Griffith Wiradjuri woman Kerry Johnson's road to success has been one of perseverance and a deep sense of responsibility. From growing up in Three Ways Bridge Reserve in Griffith to establishing her own performing arts theatre in Sydney, Burrundi Theatre of the Performing Arts, Kerry Johnson has fought every step of the way to 'stay in the game' she says.
Ms Johnson was born a Wiradjuri woman, but growing up in Griffith during the 1970's and 80's she didn't really understand what that meant to her and her family.
"We were never really taught about our culture, we were living on the fringes and surviving," Ms Johnson explained.
"My great grandfather was not allowed to continue his culture, my grandmother was not allowed to learn our ways from her own father."
With limited exposure to the arts growing up Ms Johnson found herself at a crossroads in her adolescence. She felt the pull of wanting to explore and discover her identity as an aboriginal woman and felt that perhaps staying in Griffith was not able to offer her that opportunity.

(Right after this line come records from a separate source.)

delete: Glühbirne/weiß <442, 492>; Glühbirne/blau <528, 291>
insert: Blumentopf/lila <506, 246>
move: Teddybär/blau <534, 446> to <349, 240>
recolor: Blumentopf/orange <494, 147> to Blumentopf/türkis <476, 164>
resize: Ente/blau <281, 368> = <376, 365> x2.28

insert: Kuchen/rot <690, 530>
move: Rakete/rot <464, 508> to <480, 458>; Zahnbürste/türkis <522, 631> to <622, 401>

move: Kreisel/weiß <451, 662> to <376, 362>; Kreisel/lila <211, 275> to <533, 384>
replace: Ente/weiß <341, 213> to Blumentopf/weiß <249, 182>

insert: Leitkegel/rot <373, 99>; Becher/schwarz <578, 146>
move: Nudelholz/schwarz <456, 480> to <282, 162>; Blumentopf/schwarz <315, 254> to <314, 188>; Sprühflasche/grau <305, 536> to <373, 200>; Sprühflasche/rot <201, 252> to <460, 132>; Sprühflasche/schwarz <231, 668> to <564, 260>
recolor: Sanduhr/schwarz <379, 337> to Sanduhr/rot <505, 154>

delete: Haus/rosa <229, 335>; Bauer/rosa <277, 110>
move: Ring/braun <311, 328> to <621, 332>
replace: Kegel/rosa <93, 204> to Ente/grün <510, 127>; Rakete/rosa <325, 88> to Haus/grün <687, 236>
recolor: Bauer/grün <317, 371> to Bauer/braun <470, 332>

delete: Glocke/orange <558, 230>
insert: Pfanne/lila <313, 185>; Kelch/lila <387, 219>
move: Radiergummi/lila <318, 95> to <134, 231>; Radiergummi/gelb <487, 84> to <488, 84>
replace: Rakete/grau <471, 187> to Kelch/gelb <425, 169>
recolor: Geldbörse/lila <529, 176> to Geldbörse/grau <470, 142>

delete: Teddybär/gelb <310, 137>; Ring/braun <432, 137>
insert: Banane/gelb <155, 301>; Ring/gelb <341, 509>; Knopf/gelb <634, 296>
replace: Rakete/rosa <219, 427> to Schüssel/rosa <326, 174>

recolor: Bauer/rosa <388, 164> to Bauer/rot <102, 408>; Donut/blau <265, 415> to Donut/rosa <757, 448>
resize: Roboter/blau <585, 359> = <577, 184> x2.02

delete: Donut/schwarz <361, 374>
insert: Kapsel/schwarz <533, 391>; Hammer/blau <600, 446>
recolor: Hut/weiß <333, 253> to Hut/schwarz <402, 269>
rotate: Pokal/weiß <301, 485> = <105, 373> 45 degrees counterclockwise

"We were going through the education system at a time when our history was denied and we constantly felt we didn't have a place in society," Ms Johnson explained.
"That hurt a lot because as a young person you just want to fit in, make friends, but there was always that cultural barrier."
Making the decision to leave Griffith to study dance in Sydney was to form the foundation of Ms Johnson shaping her connection to culture and understanding of her own identity.
"Going to NAISDA and learning the practices, the customs, the traditions and experiencing the cultural aspects of dance all made sense to me in the end, and it all just fell into place for me," Ms Johnson explained.
"To a degree dance takes me somewhere else in a sense of expression and having an internal feeling of really connecting to something."
Over 30 years later, Ms Johnson has founded her own project Burrundi Theatre for Performing Arts in March 2020 and it is her connection to Griffith that has been the driving force of the school's success, even in a COVID year. During the Yarruwala festival in October, Burrundi performed at the opening ceremony of the Sunshine Supergirl premiere, hosted a number of workshops and performed in a theatre production about Warrangesda mission in Darlington Point.
"When I left Griffith I knew I wanted to make a difference for my community," Ms Johnson said.
"Going to Sydney was for the purpose of one day being able to bring something back. Griffith and the community there will always be home for me," Ms Johnson said.